The High Crown Chronicles by Jodi Gallegos is a rollercoaster centered around a naive, yet highly capable, newbie queen with a lot on her shoulders. Learning hard lessons every day, we are invited to follow her in this first person narrative, full of tough adversaries and bold allies.
Title: The High Crown Chronicles
Author: Jodi Gallegos
Release: September 7, 2020
Genre: Young Adult Fantasy
Goodreads Link: Here
Gallegos has done a magnificent job crafting characters. Our main character, Malory, is deeply fleshed out, considering this is a first-person narrative, this makes sense, but even characters that we see less often are fully formed and have rich backstories. Some characters are merely spoken about for most of the book and seen very little but they still feel very real in the story (such as Lord Cobol). King Jamis is my favorite character, hands down.

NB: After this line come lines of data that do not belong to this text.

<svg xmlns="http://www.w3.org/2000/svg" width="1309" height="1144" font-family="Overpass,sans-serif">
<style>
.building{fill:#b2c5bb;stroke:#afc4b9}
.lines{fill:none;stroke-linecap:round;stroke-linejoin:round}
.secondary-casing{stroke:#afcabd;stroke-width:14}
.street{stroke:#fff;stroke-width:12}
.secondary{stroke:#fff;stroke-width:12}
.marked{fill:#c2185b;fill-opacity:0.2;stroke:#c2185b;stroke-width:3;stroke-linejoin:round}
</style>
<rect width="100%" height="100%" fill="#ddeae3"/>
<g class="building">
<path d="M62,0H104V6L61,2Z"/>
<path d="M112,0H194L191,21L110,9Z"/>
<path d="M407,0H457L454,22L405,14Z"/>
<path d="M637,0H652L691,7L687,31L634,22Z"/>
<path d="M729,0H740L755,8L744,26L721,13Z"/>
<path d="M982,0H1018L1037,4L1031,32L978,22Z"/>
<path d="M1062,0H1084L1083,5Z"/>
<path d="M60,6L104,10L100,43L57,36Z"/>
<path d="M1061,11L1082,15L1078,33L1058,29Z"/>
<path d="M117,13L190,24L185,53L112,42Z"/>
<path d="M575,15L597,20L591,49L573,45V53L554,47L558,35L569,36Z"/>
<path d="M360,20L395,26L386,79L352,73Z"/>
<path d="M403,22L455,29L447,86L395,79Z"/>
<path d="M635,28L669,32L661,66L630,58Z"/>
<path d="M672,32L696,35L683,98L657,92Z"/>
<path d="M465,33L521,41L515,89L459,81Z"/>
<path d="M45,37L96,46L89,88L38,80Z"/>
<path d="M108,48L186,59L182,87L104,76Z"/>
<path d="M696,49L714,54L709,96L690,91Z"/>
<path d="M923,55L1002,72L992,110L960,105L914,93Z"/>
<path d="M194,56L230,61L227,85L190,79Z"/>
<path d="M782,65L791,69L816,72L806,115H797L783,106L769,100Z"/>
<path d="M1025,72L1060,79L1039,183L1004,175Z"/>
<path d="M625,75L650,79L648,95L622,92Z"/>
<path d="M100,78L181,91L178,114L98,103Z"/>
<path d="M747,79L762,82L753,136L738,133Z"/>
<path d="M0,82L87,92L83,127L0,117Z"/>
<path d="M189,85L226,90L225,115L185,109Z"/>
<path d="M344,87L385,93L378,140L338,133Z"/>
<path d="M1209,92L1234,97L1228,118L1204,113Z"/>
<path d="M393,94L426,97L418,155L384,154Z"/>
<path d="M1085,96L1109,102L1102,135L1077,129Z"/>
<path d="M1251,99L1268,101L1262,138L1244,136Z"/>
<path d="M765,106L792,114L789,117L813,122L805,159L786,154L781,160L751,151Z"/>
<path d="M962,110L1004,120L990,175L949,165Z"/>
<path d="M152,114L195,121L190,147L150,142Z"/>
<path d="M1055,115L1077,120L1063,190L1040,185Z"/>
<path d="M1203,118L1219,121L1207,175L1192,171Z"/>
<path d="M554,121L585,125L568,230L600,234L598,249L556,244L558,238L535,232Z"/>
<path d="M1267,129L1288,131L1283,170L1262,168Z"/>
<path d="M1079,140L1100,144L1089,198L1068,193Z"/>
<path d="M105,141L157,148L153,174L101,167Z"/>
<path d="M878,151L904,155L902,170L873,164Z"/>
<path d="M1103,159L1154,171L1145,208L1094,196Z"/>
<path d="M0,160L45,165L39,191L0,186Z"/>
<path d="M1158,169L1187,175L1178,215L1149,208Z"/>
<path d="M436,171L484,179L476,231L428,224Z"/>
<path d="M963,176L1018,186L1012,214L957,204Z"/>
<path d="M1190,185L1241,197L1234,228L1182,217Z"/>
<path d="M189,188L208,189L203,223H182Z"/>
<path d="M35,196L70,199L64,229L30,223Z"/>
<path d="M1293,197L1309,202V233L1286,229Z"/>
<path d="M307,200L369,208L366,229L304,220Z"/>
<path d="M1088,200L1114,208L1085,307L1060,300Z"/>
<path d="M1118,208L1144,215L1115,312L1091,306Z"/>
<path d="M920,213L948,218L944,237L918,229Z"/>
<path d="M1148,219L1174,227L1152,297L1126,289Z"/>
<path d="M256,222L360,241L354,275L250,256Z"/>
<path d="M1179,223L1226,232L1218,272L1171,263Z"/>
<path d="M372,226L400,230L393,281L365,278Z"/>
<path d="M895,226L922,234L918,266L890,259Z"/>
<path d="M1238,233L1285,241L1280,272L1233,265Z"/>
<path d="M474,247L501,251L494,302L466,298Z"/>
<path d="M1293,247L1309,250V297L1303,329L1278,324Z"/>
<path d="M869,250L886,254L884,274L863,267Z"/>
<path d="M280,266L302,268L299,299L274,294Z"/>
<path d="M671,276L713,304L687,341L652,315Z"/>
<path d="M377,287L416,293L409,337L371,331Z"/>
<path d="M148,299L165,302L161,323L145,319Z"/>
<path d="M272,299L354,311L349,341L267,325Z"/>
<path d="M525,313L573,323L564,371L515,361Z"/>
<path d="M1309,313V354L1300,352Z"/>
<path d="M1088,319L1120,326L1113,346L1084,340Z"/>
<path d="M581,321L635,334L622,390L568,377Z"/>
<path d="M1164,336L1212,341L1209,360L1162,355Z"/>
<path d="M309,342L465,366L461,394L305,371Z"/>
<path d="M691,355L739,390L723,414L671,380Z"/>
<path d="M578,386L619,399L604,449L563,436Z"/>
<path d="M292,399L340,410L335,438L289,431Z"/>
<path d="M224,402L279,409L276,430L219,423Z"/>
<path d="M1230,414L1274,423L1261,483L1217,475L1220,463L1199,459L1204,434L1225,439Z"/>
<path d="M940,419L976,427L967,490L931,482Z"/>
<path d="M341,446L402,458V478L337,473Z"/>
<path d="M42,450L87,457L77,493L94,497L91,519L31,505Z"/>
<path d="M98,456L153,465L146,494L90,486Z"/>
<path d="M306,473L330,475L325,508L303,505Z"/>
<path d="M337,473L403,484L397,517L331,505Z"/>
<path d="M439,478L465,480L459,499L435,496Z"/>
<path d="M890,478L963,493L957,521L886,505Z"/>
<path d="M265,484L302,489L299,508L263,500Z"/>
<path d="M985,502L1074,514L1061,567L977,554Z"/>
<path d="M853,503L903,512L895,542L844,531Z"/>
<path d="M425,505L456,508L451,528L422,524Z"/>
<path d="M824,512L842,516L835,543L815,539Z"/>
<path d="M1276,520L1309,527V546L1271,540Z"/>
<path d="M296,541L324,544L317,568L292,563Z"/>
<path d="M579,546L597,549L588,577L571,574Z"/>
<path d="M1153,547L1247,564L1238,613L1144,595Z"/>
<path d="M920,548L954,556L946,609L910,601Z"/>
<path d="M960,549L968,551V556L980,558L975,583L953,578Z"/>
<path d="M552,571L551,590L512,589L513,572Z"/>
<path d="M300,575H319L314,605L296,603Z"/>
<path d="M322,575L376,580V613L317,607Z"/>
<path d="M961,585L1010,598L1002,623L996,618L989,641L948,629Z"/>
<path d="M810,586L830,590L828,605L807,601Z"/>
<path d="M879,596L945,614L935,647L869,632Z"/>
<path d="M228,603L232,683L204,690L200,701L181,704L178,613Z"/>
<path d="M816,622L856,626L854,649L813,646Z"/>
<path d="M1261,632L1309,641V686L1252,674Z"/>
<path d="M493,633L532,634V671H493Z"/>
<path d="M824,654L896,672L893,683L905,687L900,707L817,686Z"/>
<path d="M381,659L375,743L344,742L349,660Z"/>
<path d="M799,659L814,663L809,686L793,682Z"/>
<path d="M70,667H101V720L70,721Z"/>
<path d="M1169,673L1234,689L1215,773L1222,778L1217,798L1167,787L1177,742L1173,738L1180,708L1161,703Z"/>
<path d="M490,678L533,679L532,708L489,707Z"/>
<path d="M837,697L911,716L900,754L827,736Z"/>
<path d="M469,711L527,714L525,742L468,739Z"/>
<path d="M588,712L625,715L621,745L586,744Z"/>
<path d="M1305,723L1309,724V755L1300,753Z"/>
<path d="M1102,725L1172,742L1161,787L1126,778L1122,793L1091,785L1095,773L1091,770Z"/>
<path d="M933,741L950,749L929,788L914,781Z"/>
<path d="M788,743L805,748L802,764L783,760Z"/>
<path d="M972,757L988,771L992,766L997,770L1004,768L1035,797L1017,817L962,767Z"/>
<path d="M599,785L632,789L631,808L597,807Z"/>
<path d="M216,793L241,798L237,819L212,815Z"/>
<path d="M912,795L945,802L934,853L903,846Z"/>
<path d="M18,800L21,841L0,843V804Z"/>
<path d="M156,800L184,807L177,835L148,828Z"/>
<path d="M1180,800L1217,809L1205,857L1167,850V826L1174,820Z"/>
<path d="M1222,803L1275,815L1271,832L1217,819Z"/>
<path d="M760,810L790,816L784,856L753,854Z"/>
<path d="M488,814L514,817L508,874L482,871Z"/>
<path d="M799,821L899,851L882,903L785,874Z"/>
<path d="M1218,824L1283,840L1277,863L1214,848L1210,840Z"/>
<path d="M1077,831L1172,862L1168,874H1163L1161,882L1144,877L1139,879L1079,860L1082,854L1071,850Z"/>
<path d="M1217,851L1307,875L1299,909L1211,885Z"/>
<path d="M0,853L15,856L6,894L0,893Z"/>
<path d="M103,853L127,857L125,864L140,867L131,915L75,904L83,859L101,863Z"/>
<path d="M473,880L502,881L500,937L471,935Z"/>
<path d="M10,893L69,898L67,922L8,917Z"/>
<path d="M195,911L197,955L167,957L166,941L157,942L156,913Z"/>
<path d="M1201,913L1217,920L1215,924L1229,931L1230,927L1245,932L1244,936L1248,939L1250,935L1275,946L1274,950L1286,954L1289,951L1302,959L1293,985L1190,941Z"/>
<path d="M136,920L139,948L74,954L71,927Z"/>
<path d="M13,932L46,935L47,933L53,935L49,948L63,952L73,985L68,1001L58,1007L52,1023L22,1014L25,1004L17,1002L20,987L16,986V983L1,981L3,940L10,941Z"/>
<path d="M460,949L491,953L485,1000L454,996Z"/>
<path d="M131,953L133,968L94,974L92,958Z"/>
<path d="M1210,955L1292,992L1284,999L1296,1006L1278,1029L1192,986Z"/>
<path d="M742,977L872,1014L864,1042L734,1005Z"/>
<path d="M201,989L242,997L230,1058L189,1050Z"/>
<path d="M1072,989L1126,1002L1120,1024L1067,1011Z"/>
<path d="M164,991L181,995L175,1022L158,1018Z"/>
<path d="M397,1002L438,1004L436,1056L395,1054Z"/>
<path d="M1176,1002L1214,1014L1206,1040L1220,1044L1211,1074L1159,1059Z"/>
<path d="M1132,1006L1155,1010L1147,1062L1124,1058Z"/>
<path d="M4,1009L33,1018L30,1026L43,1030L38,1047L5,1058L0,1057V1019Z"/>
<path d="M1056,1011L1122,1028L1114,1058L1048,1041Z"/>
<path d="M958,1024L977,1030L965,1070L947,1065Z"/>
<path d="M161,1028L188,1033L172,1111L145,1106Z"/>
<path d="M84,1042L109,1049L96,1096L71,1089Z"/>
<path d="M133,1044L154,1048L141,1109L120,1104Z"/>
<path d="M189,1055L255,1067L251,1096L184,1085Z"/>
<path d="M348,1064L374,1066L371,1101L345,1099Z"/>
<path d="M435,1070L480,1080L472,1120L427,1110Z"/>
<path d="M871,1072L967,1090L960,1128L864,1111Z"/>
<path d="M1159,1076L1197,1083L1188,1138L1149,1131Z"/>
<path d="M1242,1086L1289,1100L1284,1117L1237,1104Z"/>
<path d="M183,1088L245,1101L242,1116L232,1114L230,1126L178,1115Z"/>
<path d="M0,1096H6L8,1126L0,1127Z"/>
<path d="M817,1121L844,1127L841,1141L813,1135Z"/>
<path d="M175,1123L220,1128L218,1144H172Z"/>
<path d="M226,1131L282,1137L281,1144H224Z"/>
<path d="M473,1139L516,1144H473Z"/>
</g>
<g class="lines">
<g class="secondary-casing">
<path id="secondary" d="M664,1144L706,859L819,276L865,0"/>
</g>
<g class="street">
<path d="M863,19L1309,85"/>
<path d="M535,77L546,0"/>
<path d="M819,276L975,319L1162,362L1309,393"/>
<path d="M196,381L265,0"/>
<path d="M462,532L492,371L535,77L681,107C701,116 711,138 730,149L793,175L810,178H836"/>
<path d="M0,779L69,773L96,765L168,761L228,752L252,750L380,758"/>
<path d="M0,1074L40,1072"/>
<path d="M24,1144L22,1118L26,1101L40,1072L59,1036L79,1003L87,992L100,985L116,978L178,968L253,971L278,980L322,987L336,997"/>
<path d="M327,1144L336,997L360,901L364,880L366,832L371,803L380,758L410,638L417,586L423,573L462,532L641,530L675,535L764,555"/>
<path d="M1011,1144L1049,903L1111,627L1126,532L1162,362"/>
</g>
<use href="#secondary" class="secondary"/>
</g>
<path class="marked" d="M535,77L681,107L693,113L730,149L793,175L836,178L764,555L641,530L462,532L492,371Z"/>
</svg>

On world-building, the Unified Kingdoms serve as the backdrop for this story, and the thing I love most about how Gallegos portraits the kingdoms is how real the happenings feel. Yes, there are castle walls, but inside those, the lust for power, the intense love for one another but also secret shame, the corruption, the distrust. All of these things define the fight for power that a kingdom wages within their own walls. Gallegos shows that and then mirrors those struggles outside of Malory’s home kingdom when she becomes Queen of a new land. With this depth of realism, the setting comes alive.
I have to admit, this storyline made me scream with anger and shout with joy. Gallegos does an amazing job inciting emotion in the reader. Malory is sent through so many trials and unfortunately, she doesn’t win at all of them. Her naive and unguided behavior sometimes got her into trouble, but on the flip side, her intuition made me cheer. I found this storyline to be riveting, fast-paced and grounded enough that the fantasy was highly engaging.
Gallegos writing style is very easy to read. I have the smallest complaint about the reading. During the times Malory reflects on what’s going on around her, she thinks about information we may already know, or she works through information in her head that we’ve already experienced in the story. This causes a little bit of repetition. Outside of that, I found this story very easy to navigate and Gallegos skipped all the fluff and filler which can slow a story down. She does not rely on fancy wording to make the story seem like more than it is. The plot carries the depth of the story without that.
The themes in this book are pretty dark and include betrayal, deception, and political intrigue but Gallegos does offer us sincere balance because a book full of deception better come with some upsides! Malory, this sweet and strong young lady, clings to love as a way to fight against the darkness and honesty shows itself as an important theme as well.
Overall, I highly recommend this book. Following Malory through her struggles and growth was riveting for me and I really enjoyed the whole cast of characters that Gallegos put there for Malory’s support. I look forward to book two!